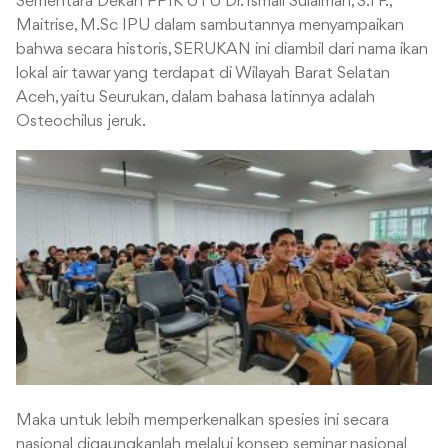
Sementara Dekan FPIK UTU Dr. Ismail Sulaiman, S.TP.,
Maitrise, M.Sc IPU dalam sambutannya menyampaikan
bahwa secara historis, SERUKAN ini diambil dari nama ikan
lokal air tawar yang terdapat di Wilayah Barat Selatan
Aceh, yaitu Seurukan, dalam bahasa latinnya adalah
Osteochilus jeruk.
Maka untuk lebih memperkenalkan spesies ini secara
nasional digaungkanlah melalui konsep seminar nasional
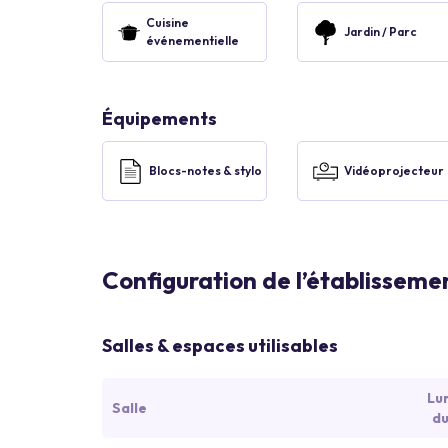
Cuisine
Jardin / Parc
événementielle
Équipements
Blocs-notes & stylo
Vidéoprojecteur
Configuration de l’établisseme
Salles & espaces utilisables
Lu
Salle
du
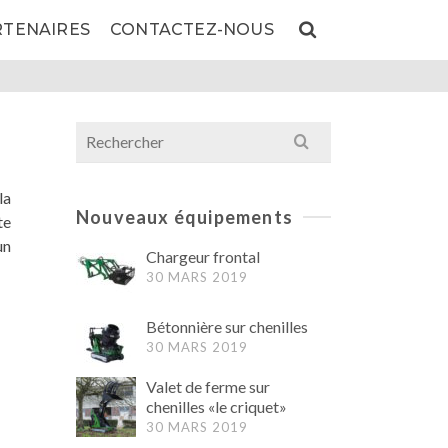
RTENAIRES
CONTACTEZ-NOUS
Search
for:
la
Nouveaux équipements
te
un
Chargeur frontal
30 MARS 2019
Bétonnière sur chenilles
30 MARS 2019
Valet de ferme sur
chenilles «le criquet»
30 MARS 2019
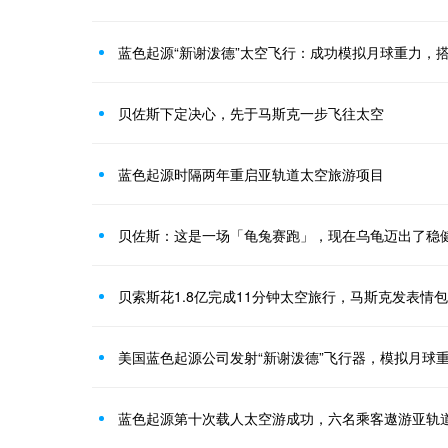
蓝色起源“新谢泼德”太空飞行：成功模拟月球重力，搭
贝佐斯下定决心，先于马斯克一步飞往太空
蓝色起源时隔两年重启亚轨道太空旅游项目
贝佐斯：这是一场「龟兔赛跑」，现在乌龟迈出了稳
美国蓝色起源公司发射“新谢泼德”飞行器，模拟月球
蓝色起源第十次载人太空游成功，六名乘客遨游亚轨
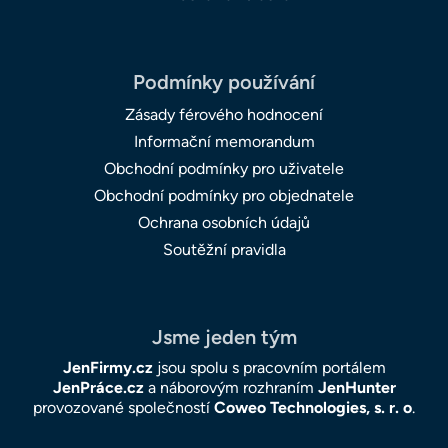
Podmínky používání
Zásady férového hodnocení
Informační memorandum
Obchodní podmínky pro uživatele
Obchodní podmínky pro objednatele
Ochrana osobních údajů
Soutěžní pravidla
Jsme jeden tým
JenFirmy.cz
jsou spolu s pracovním portálem
JenPráce.cz
a náborovým rozhraním
JenHunter
provozované společností
Coweo Technologies, s. r. o
.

:::::

Task to carry out:
An exact repetition of all the records above is required, excluding the pictures.

Problem solution:
Sementara Dekan FPIK UTU Dr. Ismail Sulaiman, S.TP.,
Maitrise, M.Sc IPU dalam sambutannya menyampaikan
bahwa secara historis, SERUKAN ini diambil dari nama ikan
lokal air tawar yang terdapat di Wilayah Barat Selatan
Aceh, yaitu Seurukan, dalam bahasa latinnya adalah
Osteochilus jeruk.
Maka untuk lebih memperkenalkan spesies ini secara
nasional digaungkanlah melalui konsep seminar nasional
Cuisine
Jardin / Parc
événementielle
Équipements
Blocs-notes & stylo
Vidéoprojecteur
Configuration de l’établisseme
Salles & espaces utilisables
Lu
Salle
du
RTENAIRES
CONTACTEZ-NOUS
Search
for:
la
Nouveaux équipements
te
un
Chargeur frontal
30 MARS 2019
Bétonnière sur chenilles
30 MARS 2019
Valet de ferme sur
chenilles «le criquet»
30 MARS 2019
蓝色起源“新谢泼德”太空飞行：成功模拟月球重力，搭
贝佐斯下定决心，先于马斯克一步飞往太空
蓝色起源时隔两年重启亚轨道太空旅游项目
贝佐斯：这是一场「龟兔赛跑」，现在乌龟迈出了稳
美国蓝色起源公司发射“新谢泼德”飞行器，模拟月球
蓝色起源第十次载人太空游成功，六名乘客遨游亚轨
Podmínky používání
Zásady férového hodnocení
Informační memorandum
Obchodní podmínky pro uživatele
Obchodní podmínky pro objednatele
Ochrana osobních údajů
Soutěžní pravidla
Jsme jeden tým
JenFirmy.cz
jsou spolu s pracovním portálem
JenPráce.cz
a náborovým rozhraním
JenHunter
provozované společností
Coweo Technologies, s. r. o
.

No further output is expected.